New Orleans Saints running back Ty Montgomery, right, is tackled by Carolina Panthers cornerback Donte Jackson during the second half of an NFL football game Sunday, Jan. 3, 2021, in Charlotte, N.C. (AP Photo/Brian Blanco)

It’s no secret the Patriots prize versatility.

Their latest free-agent addition might already be the most versatile player on the team.

But does that mean former Saints wide receiver/running back Ty Montgomery will make a significant impact next season? Not necessarily.

Despite his unique role, Montgomery hasn’t topped 200 scrimmage yards since 2018. And it hasn’t been for a lack of health. Montgomery played every regular-season game for the Jets in 2019 and 14 last year in New Orleans.
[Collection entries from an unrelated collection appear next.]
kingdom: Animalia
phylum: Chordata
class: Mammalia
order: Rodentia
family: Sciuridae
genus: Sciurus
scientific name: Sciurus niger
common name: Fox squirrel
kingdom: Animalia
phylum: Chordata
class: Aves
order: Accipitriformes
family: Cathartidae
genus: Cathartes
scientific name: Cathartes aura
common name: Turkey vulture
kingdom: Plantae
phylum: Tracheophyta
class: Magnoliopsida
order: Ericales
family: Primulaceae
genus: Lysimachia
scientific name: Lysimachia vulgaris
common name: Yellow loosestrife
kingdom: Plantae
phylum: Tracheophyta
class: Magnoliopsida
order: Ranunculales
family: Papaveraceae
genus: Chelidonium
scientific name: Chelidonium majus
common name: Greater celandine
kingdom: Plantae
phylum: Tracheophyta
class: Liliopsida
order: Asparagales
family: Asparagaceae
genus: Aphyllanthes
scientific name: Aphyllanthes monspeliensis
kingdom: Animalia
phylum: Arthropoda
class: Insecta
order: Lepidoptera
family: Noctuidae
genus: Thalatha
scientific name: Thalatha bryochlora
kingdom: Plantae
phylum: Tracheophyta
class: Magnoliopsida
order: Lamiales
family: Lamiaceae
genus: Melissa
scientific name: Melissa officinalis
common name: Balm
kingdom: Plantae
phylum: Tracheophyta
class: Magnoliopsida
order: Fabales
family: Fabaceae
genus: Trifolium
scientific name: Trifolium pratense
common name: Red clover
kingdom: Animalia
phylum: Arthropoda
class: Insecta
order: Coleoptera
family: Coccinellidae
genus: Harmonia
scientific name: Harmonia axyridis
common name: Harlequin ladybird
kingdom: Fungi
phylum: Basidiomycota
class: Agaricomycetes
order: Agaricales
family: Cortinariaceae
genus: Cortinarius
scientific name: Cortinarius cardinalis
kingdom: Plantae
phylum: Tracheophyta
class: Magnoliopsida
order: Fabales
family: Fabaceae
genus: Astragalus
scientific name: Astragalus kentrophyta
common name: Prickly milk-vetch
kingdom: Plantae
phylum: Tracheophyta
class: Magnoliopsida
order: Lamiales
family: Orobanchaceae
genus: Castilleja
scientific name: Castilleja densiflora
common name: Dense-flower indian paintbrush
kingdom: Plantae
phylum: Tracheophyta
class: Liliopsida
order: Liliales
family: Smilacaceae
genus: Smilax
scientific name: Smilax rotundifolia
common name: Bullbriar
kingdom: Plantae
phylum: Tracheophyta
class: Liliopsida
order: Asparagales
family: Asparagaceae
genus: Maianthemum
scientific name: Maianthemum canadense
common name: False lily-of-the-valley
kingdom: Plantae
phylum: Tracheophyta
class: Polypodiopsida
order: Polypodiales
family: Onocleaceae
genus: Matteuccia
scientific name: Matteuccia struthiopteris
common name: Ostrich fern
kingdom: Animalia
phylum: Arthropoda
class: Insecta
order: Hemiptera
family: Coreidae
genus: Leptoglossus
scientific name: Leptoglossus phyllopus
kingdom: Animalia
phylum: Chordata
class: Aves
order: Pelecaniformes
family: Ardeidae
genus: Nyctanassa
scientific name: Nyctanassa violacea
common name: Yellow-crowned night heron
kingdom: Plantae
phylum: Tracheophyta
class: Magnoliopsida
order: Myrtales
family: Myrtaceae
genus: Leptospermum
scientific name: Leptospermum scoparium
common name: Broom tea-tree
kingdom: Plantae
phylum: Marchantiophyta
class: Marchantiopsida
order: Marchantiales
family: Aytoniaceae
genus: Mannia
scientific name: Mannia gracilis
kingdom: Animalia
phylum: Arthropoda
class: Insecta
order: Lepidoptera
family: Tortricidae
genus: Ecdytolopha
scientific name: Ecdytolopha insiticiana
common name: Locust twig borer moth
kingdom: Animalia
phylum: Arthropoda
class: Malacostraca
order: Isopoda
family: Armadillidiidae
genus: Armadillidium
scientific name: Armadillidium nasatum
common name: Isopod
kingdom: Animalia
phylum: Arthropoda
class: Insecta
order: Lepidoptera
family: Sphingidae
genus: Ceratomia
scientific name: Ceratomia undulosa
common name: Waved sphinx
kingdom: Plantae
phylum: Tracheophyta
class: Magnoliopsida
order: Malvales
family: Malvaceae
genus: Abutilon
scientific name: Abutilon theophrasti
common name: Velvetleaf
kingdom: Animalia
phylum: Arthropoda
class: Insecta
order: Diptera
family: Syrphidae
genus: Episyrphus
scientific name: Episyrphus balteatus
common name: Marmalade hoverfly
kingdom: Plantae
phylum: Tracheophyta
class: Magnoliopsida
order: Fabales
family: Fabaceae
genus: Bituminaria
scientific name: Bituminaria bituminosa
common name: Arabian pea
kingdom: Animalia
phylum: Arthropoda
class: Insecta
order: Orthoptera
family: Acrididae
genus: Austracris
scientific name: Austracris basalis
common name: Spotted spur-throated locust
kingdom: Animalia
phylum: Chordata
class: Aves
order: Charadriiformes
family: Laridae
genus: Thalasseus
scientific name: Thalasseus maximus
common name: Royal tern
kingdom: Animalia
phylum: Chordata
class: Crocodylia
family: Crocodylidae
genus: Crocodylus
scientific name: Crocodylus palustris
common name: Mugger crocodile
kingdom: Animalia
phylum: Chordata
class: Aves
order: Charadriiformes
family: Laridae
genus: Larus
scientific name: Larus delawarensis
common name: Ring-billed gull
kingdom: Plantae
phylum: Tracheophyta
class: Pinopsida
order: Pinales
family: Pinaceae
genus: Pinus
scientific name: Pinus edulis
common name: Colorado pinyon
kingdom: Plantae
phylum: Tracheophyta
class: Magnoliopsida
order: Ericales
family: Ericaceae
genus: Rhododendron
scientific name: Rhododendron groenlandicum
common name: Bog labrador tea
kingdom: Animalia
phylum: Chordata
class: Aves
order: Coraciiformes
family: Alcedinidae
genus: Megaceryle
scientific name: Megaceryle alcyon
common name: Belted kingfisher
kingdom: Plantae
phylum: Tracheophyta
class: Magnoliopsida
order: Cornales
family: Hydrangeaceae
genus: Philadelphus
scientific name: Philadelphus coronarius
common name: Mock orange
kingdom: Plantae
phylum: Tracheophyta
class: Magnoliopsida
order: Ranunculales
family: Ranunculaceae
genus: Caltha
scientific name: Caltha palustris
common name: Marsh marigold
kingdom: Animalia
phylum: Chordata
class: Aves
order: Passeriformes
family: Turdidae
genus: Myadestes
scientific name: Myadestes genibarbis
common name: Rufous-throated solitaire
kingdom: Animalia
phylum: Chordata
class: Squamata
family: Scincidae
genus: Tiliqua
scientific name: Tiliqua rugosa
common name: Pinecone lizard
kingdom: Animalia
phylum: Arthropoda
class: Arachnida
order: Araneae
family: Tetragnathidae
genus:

Last season, he rushed for 44 yards on 15 carries and caught 16 passes for 95 yards without scoring a touchdown. Montgomery couldn’t carve out a consistent role on a Saints offense starved for skill-position talent. After seven years, his days as a reliable offensive weapon are likely over.

He isn’t jumping Kendrick Bourne, Jakobi Meyers and Nelson Agholor as a receiver, or Damien Harris and Rhamondre Stevenson in the backfield. But there’s always special teams.


Montgomery played almost half New Orleans’ special teams snaps last season, and has taken 40 percent or more of those snaps for his team each of the last three years. His special teams involvement has had an inverse relationship with his offensive production, meaning teams have found a way to increasingly involve Montgomery in the kicking game while his athleticism declines.

Originally, special teams involvement for Montgomery meant returning. After the Packers drafted him in the third round of the 2015 draft, he took kickoffs back over four-plus seasons in Green Bay and averaged more than 20 yards per return, but never scored a touchdown. Then he made 18 returns for the Jets in 2019. Since then, Montgomery has fielded just four kicks, and covered dozens more.

Covering kicks and punts is his most likely role in New England, where he’s not a lock to make the Week 1 roster based on his reported contract. That makes him a sensible replacement for a player like Brandon Bolden, who just left for Las Vegas and was a core special teamer with a limited offensive role.

If Montgomery was a year or two or four younger, perhaps he could fill a role like Cordarrelle Patterson did in 2018, rushing, receiving and returning for the Patriots. But Patterson’s only season in New England was simultaneously the last time the NFL saw them as similar offensive players.

At least Bill Belichick likes him.

Speaking about the Saints last September, Belichick said: “I would say also that Sean (Payton) has a number of players on his team that do multiple things. A guy like Montgomery who has been a kick returner or a receiver or running back. He’s a good blocker. He can do a lot of different things.”